— BEGIN SOURCE DOCUMENT —

Building an Agent Framework from Scratch — Verifiable Traces & Sandbox Security

This is the final article in the AI Agent series.

The first five covered concepts, hands-on code, memory, error recovery, and multi-agent orchestration. Now we put it all together — building a production-grade Agent framework from scratch.

The goal isn't to replace LangChain. It's to understand why every line in a framework is there.

Framework Skeleton

A complete Agent framework needs these modules:

agent_framework/
├── core/
│   ├── agent.py          # Main Agent loop
│   ├── tool_registry.py  # Tool registration & management
│   └── memory.py         # Three-layer memory
├── execution/
│   ├── sandbox.py         # Docker sandbox
│   ├── trace.py           # Execution tracing
│   └── validator.py       # Output validation
├── orchestration/
│   ├── pipeline.py        # Sequential pipeline
│   └── parallel.py        # Parallel fan-out
└── observability/
    ├── logger.py           # Structured logging
    └── metrics.py          # Metrics collection

1. Tool Registry

The framework core shouldn't be hardcoded if/elif chains. Tools should register like plugins:

from typing import Callable, Any

class ToolRegistry:
    """Central tool registry."""

— END SOURCE DOCUMENT —
— BEGIN DATASET EXCERPTS —

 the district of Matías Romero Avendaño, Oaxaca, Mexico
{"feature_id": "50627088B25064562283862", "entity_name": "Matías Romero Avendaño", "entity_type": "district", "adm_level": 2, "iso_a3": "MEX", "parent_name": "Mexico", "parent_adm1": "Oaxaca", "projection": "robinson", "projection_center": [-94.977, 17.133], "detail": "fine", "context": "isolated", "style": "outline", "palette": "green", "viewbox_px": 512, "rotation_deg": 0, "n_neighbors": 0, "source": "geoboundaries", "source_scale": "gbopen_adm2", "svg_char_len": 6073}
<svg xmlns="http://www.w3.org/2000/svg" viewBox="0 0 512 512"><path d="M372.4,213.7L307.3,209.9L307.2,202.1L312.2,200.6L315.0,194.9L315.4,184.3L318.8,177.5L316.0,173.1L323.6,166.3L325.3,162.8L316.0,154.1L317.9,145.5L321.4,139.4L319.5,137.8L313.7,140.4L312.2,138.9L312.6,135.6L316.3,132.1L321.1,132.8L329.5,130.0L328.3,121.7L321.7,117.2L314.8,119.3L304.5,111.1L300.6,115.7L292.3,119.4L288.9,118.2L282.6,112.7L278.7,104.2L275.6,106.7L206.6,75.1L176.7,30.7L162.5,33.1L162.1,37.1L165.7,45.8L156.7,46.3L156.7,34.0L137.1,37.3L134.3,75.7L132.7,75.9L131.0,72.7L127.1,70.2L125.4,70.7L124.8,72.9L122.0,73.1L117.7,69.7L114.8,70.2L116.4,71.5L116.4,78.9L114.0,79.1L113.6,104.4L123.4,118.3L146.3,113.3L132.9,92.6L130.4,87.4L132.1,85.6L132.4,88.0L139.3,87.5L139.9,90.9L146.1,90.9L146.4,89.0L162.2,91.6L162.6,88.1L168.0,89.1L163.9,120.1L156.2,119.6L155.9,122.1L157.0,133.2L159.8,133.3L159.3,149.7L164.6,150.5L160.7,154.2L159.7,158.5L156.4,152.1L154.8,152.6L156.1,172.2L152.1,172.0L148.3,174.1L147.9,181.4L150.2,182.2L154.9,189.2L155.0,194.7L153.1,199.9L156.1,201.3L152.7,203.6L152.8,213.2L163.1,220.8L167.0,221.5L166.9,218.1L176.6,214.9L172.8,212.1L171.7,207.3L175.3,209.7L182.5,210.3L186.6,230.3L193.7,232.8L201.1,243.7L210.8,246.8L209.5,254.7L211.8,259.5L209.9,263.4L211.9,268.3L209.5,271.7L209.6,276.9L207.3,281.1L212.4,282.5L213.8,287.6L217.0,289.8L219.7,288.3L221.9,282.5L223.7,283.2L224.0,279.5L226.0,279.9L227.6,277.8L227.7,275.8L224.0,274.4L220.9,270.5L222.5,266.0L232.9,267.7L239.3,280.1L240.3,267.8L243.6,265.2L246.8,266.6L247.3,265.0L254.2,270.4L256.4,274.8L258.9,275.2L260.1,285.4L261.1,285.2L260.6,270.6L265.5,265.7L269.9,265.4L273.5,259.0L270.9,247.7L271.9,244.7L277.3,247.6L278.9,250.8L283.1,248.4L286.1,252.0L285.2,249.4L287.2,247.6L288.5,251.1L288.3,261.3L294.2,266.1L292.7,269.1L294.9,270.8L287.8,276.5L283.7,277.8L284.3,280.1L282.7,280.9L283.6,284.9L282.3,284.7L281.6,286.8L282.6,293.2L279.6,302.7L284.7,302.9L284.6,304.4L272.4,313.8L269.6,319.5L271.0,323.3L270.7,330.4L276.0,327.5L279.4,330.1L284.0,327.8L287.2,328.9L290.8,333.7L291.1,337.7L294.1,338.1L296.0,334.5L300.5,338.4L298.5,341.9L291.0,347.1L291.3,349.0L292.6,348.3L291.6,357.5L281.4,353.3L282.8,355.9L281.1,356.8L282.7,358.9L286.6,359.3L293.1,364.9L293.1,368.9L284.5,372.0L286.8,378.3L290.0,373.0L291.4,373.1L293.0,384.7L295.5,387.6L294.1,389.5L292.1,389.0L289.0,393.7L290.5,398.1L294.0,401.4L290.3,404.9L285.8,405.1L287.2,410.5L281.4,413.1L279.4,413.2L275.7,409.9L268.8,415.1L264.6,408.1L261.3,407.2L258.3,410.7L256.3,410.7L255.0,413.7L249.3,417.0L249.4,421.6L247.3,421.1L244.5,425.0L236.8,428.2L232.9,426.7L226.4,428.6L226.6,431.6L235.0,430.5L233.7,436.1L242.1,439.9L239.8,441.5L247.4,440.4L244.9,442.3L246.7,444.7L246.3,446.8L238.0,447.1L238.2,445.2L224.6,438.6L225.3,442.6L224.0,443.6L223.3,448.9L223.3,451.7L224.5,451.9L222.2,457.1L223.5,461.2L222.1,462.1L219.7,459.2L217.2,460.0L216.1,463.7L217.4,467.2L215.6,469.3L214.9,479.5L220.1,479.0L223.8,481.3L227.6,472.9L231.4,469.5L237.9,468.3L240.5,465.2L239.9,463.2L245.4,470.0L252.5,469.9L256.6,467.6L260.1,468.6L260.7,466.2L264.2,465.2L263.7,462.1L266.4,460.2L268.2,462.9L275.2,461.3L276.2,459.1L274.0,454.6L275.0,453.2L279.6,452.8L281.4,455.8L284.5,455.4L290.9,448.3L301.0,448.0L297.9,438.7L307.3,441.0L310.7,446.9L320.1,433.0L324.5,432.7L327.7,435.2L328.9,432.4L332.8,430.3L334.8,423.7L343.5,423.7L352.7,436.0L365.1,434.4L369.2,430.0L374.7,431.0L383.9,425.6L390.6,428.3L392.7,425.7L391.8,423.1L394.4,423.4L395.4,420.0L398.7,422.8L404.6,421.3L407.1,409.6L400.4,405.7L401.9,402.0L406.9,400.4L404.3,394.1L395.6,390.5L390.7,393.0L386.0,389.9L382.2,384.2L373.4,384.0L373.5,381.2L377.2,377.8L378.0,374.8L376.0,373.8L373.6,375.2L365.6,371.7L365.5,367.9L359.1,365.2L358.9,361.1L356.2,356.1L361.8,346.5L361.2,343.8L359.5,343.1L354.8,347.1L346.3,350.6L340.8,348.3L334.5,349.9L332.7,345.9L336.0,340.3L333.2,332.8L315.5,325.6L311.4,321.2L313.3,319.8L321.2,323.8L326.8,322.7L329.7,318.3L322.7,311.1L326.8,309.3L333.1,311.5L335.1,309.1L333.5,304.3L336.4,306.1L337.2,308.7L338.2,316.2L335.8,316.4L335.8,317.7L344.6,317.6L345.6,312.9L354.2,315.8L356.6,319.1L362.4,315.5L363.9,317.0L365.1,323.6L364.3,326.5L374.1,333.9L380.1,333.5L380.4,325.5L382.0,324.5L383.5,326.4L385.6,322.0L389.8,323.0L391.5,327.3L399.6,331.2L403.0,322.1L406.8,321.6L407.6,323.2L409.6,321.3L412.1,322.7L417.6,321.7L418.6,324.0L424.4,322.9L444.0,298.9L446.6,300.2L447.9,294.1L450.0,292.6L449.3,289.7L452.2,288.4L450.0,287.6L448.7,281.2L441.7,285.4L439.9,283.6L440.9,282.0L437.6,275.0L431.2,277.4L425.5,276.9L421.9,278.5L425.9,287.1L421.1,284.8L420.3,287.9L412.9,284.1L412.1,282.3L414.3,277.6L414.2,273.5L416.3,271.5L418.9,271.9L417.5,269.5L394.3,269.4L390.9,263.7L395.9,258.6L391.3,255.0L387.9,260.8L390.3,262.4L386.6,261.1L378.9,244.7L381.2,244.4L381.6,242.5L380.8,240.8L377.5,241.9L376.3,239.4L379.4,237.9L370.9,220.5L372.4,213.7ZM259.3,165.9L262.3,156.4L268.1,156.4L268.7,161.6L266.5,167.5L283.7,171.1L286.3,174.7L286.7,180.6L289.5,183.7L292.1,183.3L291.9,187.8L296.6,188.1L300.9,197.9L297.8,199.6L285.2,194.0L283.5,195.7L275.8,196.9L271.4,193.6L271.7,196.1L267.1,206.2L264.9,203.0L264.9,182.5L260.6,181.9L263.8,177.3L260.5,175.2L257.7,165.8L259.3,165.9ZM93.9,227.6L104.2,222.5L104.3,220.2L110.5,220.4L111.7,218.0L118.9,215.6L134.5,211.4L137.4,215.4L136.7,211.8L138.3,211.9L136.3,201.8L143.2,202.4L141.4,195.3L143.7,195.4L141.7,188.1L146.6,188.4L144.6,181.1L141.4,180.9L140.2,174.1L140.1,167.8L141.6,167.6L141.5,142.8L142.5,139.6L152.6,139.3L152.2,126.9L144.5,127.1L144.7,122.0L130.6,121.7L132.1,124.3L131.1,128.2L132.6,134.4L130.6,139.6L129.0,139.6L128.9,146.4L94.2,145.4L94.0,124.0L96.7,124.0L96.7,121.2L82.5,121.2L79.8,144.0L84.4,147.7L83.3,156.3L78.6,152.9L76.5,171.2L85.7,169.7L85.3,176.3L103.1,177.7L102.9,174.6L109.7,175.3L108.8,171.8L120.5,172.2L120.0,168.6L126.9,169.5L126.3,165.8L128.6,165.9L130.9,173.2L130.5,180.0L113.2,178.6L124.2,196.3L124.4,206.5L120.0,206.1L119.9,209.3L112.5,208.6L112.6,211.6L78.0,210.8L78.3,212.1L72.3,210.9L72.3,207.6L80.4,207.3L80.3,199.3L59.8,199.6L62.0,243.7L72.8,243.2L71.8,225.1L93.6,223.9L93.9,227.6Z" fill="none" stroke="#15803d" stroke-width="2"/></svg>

— END DATASET EXCERPTS —
— BEGIN DATASET EXCERPTS —

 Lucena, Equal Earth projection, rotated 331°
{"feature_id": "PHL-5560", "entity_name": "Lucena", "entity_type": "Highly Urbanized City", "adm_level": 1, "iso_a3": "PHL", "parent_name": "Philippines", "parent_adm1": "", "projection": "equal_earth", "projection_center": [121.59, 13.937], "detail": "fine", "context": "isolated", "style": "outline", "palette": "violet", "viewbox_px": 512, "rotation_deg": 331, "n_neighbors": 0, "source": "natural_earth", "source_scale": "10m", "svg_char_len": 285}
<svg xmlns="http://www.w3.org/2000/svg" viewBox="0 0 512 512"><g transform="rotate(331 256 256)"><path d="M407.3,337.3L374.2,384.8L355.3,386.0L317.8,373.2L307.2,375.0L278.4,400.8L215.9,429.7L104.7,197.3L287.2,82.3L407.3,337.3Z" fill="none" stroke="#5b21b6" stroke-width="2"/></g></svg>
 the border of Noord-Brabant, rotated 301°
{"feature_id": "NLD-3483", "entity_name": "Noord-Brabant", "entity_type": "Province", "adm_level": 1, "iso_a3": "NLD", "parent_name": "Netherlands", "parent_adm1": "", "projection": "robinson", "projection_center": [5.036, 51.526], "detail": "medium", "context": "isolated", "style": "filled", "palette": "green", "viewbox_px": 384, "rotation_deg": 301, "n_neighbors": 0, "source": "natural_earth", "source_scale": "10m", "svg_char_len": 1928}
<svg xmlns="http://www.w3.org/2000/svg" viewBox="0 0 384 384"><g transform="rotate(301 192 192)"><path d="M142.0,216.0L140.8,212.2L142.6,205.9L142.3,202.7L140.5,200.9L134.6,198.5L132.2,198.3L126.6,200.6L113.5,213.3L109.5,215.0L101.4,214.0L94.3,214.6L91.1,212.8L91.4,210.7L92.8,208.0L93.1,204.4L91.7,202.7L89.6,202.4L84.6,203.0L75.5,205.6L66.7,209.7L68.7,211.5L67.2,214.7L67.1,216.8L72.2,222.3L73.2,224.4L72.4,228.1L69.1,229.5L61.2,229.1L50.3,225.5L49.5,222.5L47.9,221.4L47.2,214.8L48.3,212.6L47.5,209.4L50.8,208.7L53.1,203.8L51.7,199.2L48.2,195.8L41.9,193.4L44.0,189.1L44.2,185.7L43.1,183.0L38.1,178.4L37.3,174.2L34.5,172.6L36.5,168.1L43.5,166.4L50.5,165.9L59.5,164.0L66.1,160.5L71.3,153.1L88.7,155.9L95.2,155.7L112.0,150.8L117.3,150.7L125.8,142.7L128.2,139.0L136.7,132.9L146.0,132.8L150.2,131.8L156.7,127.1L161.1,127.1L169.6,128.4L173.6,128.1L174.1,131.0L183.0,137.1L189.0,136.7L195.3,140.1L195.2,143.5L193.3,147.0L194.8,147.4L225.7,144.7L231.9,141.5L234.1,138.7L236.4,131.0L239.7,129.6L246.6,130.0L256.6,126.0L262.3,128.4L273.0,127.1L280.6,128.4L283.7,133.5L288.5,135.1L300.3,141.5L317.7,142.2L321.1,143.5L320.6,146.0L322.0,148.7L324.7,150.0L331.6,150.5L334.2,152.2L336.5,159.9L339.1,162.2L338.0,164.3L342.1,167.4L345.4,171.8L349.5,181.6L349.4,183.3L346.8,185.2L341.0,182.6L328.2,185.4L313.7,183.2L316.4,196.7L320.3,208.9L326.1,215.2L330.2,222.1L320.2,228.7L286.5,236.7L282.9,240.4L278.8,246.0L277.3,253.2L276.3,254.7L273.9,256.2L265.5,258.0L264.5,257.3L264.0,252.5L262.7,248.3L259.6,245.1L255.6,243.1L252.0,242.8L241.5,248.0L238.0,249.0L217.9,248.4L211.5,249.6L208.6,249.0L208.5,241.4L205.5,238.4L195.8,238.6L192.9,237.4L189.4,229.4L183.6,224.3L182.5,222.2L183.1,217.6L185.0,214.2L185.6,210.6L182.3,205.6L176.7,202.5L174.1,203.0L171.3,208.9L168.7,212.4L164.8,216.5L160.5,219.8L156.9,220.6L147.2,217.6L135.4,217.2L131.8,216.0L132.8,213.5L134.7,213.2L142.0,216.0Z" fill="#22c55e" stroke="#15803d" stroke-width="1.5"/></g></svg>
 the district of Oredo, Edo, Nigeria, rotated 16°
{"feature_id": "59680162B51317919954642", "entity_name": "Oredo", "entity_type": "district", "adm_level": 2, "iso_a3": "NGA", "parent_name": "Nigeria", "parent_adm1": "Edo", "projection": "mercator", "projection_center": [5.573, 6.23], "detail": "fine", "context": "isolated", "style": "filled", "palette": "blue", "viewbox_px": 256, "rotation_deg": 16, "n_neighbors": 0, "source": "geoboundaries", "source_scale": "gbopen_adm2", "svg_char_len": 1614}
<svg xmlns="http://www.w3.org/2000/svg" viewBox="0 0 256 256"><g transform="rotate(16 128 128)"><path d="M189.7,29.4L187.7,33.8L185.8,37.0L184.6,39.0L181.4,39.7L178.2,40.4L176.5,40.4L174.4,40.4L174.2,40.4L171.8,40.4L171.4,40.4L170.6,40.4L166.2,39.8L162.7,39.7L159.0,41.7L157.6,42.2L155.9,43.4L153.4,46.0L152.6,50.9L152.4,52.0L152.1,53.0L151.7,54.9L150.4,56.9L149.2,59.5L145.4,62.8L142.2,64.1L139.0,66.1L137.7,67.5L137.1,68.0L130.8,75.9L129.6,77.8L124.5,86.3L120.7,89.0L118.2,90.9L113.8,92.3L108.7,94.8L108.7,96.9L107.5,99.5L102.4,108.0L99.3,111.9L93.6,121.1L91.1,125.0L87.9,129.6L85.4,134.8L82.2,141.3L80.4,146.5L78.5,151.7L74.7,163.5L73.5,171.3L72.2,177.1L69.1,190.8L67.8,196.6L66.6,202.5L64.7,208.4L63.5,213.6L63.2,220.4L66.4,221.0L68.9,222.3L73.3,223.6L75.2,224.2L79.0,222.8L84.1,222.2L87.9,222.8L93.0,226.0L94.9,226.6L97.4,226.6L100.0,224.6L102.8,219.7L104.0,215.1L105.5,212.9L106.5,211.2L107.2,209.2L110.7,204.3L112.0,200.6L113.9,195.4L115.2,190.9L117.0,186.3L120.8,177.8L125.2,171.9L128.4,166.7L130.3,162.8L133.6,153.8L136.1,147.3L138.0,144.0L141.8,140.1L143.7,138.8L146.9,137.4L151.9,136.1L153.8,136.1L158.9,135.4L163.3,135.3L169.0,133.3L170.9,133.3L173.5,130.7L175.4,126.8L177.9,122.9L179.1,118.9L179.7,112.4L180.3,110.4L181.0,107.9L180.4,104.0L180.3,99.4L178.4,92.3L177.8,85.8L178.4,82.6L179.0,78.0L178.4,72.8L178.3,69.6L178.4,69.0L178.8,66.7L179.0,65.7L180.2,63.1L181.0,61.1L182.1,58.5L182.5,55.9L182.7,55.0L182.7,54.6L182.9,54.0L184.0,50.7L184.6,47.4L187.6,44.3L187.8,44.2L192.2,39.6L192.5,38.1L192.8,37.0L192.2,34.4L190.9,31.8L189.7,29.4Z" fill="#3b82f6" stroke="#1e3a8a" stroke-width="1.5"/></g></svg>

— END DATASET EXCERPTS —
— BEGIN DATASET EXCERPTS —

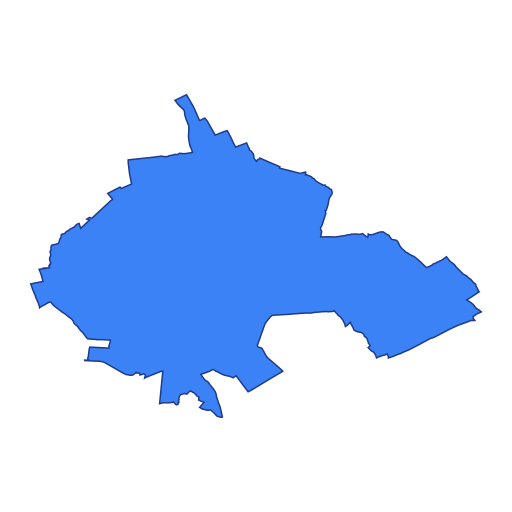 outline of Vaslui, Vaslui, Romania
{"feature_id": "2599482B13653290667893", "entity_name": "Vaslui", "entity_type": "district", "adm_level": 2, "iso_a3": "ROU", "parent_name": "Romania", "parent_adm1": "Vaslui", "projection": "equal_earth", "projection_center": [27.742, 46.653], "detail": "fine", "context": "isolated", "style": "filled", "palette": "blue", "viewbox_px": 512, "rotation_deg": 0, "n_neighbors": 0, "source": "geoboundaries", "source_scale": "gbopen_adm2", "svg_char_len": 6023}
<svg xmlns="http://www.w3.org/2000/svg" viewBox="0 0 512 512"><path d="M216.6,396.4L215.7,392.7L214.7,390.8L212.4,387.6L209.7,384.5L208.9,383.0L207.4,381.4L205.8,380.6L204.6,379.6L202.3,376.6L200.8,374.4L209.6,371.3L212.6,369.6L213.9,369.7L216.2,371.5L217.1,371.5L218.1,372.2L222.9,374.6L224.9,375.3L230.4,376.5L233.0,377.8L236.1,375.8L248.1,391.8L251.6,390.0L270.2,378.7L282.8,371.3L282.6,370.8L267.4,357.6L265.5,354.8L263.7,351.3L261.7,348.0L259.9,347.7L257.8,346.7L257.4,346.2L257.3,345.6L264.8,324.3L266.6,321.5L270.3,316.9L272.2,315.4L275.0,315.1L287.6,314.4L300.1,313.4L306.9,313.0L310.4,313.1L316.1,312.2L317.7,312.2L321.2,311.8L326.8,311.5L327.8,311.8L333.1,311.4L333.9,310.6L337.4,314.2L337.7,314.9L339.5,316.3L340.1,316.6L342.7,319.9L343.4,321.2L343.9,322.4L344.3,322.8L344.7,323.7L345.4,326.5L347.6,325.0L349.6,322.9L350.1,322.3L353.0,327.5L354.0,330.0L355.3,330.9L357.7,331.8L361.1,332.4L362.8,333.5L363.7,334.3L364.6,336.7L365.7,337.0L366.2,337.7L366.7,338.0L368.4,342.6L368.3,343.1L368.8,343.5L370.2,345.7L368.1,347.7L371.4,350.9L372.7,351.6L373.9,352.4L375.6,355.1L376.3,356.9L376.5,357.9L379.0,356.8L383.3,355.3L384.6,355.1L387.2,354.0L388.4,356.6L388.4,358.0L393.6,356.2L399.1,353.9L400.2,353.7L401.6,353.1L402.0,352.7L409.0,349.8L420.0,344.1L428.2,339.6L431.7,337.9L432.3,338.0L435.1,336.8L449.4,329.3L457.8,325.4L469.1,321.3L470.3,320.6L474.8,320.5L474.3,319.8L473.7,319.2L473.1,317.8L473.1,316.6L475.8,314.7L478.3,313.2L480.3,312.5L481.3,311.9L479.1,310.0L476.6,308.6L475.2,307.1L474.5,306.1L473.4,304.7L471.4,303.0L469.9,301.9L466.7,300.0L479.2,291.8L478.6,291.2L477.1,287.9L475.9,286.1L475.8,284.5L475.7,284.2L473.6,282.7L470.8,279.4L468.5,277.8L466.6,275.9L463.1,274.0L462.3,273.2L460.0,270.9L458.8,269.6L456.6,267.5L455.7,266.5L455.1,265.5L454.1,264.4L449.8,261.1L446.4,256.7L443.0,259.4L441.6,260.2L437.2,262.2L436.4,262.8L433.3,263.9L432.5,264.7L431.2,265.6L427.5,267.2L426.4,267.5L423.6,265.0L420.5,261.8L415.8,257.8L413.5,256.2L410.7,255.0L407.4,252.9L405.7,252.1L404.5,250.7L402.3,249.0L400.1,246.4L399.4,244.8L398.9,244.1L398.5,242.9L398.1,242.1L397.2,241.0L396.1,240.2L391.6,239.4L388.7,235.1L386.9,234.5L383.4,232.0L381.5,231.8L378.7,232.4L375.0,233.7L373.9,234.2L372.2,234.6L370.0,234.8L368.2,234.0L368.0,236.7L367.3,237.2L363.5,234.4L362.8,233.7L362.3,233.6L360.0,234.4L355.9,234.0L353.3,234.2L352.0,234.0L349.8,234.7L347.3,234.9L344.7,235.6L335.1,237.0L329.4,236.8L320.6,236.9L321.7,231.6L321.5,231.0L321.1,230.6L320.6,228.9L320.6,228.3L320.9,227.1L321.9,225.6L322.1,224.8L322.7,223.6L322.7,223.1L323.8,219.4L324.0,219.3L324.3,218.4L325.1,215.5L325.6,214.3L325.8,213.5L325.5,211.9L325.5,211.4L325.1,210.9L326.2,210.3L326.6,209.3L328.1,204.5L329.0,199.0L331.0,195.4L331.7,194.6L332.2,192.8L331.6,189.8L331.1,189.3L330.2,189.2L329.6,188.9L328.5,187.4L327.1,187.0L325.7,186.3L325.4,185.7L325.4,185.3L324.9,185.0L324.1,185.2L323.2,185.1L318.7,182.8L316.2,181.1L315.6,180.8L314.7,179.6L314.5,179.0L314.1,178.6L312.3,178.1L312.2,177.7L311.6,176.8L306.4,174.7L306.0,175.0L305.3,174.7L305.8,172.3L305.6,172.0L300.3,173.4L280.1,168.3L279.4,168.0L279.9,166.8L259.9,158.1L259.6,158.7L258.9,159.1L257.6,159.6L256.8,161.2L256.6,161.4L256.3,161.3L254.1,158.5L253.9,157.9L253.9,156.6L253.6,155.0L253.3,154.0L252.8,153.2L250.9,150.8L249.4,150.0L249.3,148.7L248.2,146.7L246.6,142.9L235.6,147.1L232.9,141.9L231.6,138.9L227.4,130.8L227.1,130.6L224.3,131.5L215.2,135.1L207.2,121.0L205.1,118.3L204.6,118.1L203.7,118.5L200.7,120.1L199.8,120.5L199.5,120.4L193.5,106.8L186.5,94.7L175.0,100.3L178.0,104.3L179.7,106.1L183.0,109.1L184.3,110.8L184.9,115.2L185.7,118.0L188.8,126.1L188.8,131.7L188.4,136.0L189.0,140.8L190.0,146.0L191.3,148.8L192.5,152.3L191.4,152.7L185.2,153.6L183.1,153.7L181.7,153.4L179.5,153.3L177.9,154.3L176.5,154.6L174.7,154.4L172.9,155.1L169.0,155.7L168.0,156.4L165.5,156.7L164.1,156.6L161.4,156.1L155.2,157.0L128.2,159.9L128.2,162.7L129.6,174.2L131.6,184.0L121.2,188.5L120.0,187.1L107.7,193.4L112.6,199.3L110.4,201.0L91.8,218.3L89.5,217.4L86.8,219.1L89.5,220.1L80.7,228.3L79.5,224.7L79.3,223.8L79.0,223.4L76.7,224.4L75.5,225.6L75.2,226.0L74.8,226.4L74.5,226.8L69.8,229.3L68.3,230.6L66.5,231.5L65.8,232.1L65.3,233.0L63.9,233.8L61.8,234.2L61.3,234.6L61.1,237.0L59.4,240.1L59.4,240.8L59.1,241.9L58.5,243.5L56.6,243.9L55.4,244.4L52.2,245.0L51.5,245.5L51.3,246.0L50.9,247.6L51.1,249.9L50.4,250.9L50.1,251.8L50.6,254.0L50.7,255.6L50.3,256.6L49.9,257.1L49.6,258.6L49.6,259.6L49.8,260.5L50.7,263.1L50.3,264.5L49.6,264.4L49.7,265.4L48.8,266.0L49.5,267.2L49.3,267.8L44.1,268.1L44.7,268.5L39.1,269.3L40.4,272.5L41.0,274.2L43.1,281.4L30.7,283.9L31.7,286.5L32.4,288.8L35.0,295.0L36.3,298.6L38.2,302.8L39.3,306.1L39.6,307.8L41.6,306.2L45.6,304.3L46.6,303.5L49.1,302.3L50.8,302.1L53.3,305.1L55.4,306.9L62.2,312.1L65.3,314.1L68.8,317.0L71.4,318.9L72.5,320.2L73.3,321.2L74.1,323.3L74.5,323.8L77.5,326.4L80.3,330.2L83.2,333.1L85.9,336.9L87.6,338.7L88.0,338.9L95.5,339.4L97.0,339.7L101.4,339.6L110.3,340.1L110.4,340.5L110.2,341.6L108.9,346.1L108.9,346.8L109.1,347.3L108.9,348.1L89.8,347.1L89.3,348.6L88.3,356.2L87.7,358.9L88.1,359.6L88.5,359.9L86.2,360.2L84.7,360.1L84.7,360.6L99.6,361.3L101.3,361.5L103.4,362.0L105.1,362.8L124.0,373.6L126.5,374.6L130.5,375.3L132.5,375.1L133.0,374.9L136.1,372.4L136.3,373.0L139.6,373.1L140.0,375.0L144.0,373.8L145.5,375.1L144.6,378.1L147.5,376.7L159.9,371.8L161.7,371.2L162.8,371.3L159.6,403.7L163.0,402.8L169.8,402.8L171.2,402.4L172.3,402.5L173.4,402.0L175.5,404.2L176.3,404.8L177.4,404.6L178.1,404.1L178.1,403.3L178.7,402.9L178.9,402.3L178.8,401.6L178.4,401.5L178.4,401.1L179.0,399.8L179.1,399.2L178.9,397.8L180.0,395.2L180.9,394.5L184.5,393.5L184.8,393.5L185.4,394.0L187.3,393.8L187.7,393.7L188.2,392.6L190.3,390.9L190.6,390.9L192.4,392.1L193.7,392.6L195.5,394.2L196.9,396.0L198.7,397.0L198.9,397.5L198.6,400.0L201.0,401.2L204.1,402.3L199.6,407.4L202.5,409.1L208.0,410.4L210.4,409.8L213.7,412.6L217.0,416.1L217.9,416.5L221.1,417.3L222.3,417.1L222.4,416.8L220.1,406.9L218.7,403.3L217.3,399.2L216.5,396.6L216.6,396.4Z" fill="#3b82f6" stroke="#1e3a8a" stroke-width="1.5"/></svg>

— END DATASET EXCERPTS —

- REQUIRED ACTIONS:
• a. Answer these from the agent framework article:
(i) Where does this article fall in the AI Agent series?
(ii) Which file in the framework skeleton is marked as the Docker sandbox?
(iii) According to the Tool Registry section, tools should register like what?
• b. List every folder that sits directly under agent_framework/ in the agent framework article's skeleton.
• c. Reproduce the passage of the agent framework article that begins at "The first five" and stops after "framework is there.".

- THE SOLUTIONS:
• a.
(i) It is the final article in the series.
(ii) sandbox.py
(iii) Like plugins.

• b.
core/
execution/
orchestration/
observability/

• c.
The first five covered concepts, hands-on code, memory, error recovery, and multi-agent orchestration. Now we put it all together — building a production-grade Agent framework from scratch.

The goal isn't to replace LangChain. It's to understand why every line in a framework is there.